This Day in History: Economist Murray Rothbard was born on this day in 1926. Wikipedia describes him as a heterodox economist of the Austrian School. Heterodox economics is any economic thought or theory that contrasts with orthodox schools of economic thought. However, the mainstream (orthodox) economic thought presently advocates for endless money printing (stimulus), so we may need some heterodox thinking in this field.
Rothbard had no regard for Government, and he argued that all services provided by the "monopoly system of the corporate state" could be provided more efficiently by the private sector and wrote that the state is "the organization of robbery systematized and writ large". He called fractional-reserve banking a form of fraud and opposed central banking. He categorically opposed all military, political, and economic interventionism in the affairs of other nations. Rothbard expanded on his view of Government, especially in his "For a New Liberty" (1973), "Anatomy of the State" (1974), and "The Ethics of Liberty" (1982). Rothbard showed how “the State is nothing more nor less than a bandit gang writ large…”
Though he authored many books, Rothbard considered Ayn Rand's Atlas Shrugged "an infinite treasure house" and "not merely the greatest novel ever written, [but] one of the very greatest books ever written, fiction or nonfiction". It should be noted that he did not often get along with Rand.
Here are some quotes from Murray Rothbard:
“The State says that citizens may not take from another by force and against his will that which belongs to another.
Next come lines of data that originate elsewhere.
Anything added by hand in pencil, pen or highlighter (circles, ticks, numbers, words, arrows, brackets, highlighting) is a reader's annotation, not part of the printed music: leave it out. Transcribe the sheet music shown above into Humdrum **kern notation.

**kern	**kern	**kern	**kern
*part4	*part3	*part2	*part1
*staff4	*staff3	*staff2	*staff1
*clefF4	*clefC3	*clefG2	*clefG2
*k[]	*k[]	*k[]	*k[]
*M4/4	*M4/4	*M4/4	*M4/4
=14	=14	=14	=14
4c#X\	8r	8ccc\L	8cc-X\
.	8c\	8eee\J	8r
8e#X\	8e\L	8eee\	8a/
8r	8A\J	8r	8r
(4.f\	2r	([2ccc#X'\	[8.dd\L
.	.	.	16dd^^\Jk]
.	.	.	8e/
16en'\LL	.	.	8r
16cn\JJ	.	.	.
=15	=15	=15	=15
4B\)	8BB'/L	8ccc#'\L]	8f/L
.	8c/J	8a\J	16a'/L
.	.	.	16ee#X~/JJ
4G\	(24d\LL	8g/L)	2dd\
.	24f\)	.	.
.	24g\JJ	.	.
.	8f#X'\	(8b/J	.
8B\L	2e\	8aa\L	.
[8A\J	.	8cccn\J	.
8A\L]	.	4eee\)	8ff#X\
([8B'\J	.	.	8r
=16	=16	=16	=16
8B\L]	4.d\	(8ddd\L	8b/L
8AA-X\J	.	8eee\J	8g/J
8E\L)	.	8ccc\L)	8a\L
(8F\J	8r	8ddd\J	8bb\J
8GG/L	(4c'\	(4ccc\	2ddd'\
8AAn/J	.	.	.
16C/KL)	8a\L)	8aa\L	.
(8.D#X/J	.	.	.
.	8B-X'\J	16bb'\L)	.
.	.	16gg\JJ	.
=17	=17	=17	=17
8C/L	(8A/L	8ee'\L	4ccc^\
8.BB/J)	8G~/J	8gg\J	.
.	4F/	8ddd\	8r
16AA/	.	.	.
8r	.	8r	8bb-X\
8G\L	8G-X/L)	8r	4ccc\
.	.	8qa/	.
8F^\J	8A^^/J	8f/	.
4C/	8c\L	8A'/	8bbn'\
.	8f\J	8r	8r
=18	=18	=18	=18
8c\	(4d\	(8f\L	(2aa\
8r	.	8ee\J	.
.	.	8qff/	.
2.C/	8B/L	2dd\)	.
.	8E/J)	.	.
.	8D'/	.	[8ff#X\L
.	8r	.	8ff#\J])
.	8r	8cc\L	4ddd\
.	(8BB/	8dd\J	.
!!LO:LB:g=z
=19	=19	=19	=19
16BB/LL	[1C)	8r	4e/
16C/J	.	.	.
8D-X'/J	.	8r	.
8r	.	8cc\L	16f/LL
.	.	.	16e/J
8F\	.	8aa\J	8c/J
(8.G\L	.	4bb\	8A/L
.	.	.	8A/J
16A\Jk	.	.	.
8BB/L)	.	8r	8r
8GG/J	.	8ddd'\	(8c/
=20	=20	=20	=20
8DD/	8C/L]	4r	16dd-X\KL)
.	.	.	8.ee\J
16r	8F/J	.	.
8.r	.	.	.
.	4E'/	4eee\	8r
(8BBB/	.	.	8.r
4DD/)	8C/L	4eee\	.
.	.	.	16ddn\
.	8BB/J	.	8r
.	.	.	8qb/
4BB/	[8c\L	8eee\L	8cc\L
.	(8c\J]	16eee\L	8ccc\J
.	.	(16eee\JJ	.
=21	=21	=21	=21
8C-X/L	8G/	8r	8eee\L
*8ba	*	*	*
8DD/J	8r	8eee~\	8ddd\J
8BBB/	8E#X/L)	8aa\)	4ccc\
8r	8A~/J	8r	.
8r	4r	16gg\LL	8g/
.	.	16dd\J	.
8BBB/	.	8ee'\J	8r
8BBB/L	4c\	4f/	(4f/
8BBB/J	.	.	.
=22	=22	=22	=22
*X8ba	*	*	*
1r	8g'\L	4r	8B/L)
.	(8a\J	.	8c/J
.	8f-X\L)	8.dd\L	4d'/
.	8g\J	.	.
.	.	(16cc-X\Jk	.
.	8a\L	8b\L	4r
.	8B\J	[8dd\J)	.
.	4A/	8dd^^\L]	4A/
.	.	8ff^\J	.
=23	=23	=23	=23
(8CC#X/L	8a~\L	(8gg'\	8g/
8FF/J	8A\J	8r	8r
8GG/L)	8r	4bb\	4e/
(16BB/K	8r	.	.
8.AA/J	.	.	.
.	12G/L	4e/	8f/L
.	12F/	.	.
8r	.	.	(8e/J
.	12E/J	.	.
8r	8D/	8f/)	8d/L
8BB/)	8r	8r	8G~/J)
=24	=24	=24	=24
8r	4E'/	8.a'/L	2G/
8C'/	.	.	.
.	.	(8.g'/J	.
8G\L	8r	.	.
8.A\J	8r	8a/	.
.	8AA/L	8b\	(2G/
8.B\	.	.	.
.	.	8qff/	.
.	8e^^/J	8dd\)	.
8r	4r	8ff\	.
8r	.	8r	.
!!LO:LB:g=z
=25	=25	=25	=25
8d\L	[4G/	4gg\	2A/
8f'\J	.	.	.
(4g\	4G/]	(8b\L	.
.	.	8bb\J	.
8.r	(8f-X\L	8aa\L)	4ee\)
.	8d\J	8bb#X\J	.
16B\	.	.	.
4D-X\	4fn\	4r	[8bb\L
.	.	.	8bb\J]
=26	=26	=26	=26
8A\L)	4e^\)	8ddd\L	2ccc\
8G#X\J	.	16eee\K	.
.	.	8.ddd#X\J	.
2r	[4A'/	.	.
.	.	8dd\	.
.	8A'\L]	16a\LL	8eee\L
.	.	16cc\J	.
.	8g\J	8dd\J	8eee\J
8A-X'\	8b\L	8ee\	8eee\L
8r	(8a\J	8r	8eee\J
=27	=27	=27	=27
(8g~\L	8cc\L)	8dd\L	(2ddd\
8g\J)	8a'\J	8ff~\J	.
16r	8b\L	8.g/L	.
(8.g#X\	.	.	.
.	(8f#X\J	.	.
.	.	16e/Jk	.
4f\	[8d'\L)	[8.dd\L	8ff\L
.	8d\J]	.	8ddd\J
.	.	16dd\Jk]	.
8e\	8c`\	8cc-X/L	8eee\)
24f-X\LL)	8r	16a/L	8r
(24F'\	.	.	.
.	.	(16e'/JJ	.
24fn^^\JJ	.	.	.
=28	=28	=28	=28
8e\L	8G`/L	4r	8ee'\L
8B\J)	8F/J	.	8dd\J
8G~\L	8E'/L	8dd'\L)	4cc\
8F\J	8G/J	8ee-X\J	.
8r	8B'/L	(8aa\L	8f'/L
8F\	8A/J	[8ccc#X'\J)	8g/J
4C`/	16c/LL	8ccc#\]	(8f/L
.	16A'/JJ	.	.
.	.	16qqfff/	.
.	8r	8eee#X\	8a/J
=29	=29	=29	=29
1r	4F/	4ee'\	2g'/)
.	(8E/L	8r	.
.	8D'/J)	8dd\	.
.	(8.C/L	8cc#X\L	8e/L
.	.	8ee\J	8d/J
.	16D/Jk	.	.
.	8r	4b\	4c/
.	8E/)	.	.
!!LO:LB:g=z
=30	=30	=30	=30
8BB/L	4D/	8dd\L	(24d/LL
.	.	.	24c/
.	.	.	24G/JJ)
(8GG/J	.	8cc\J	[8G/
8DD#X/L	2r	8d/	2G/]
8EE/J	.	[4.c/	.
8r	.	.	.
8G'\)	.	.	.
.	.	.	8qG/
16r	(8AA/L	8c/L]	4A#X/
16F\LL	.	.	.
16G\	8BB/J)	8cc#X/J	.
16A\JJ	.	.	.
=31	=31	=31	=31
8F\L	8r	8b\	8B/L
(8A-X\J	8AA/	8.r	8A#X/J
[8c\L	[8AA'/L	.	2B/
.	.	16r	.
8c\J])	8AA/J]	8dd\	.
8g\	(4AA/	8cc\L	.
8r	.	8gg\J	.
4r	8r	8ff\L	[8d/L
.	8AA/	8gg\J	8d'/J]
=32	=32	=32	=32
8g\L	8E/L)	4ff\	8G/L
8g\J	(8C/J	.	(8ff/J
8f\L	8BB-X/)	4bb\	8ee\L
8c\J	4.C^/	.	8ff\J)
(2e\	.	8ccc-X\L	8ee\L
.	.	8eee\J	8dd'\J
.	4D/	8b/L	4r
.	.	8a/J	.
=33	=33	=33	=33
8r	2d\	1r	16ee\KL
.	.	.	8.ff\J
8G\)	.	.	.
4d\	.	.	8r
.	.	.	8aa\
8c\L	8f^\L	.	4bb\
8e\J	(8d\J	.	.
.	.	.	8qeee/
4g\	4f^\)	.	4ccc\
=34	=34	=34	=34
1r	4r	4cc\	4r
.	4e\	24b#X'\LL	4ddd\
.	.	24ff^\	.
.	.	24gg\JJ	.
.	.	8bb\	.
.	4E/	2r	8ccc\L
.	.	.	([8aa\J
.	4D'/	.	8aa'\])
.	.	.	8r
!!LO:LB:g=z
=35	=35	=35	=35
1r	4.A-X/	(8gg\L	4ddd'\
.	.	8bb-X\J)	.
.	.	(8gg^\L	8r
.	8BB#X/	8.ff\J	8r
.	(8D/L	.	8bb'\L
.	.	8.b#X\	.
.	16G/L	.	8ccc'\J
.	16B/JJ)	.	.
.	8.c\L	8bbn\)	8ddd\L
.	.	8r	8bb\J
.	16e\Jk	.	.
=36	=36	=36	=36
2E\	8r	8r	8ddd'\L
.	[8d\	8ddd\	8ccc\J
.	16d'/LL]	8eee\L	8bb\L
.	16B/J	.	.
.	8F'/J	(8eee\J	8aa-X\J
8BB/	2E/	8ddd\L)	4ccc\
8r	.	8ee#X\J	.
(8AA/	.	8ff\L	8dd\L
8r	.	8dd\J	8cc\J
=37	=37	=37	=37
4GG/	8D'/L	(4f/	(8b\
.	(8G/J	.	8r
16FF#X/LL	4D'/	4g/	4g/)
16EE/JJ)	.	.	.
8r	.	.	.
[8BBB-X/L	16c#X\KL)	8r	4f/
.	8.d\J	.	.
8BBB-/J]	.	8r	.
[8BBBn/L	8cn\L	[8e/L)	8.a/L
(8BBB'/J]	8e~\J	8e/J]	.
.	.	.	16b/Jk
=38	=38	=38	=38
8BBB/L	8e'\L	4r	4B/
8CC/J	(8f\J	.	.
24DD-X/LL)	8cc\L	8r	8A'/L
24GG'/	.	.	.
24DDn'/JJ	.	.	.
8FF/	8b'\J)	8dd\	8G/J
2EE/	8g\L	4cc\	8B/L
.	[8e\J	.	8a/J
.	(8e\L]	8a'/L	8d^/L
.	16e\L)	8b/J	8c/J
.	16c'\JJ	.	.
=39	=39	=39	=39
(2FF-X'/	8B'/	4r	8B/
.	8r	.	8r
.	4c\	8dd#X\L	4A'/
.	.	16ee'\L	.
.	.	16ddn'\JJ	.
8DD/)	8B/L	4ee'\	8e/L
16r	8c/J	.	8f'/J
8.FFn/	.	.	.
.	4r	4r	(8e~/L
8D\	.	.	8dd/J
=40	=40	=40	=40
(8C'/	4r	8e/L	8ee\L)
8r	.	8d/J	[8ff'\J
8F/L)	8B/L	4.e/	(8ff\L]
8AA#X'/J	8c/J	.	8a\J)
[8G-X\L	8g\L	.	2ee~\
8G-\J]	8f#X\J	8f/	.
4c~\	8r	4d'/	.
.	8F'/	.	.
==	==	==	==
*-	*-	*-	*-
And yet the State…does just that.”
“The State is an inherently illegitimate institution of organized aggression, of organized and regularized crime against the persons and properties of its subjects… a profoundly antisocial institution which lives parasitically off of the productive activities of private citizens.”
“Since the State necessarily lives by the compulsory confiscation of private capital, and since its expansion necessarily involves ever-greater incursions on private individuals and private enterprise, we must assert that the state is profoundly and inherently anti-capitalist.”
“We must, therefore, emphasize that ‘we’ are not the government; the government is not ‘us.’ The government does not in any accurate sense ‘represent’ the majority of the people.”
“The State uses its coerced revenue, not merely to monopolize and provide genuine services inefficiently to the public, but also to build up its own power at the expense of its exploited and harassed subjects.”
“The State is a coercive criminal organization that subsists by a regularized large-scale system of taxation-theft.”
“The wry coupling of the twin certainties in the popular motto ‘death and taxes’ demonstrates that the public has resigned itself to the existence of the State as an evil but inescapable force of nature to which there is no alternative.”
“There is no reason to assume that a compulsory monopoly of violence, once acquired…by any State rulers, will remain ‘limited’ to protection of person and property. Certainly, historically no government has long remained ‘limited’ in this way.”
“Government was constructed neither for ability nor for the exercise of loving care; government was built for the use of force and for necessarily demagogic appeals for votes.”
“It is easy to be conspicuously ‘compassionate’ if others are being forced to pay the cost.”
“If mankind is diverse and individuated, then how can anyone propose equality as an ideal?...But what justification can equality find in the nature of man? If each individual is unique, how else can he be made ‘equal’ to others than by destroying most of what is human in him and reducing human society to the mindless uniformity of the ant heap?”
I often wonder what the great libertarian minds of the past would think of today's tech giants and their repressive actions?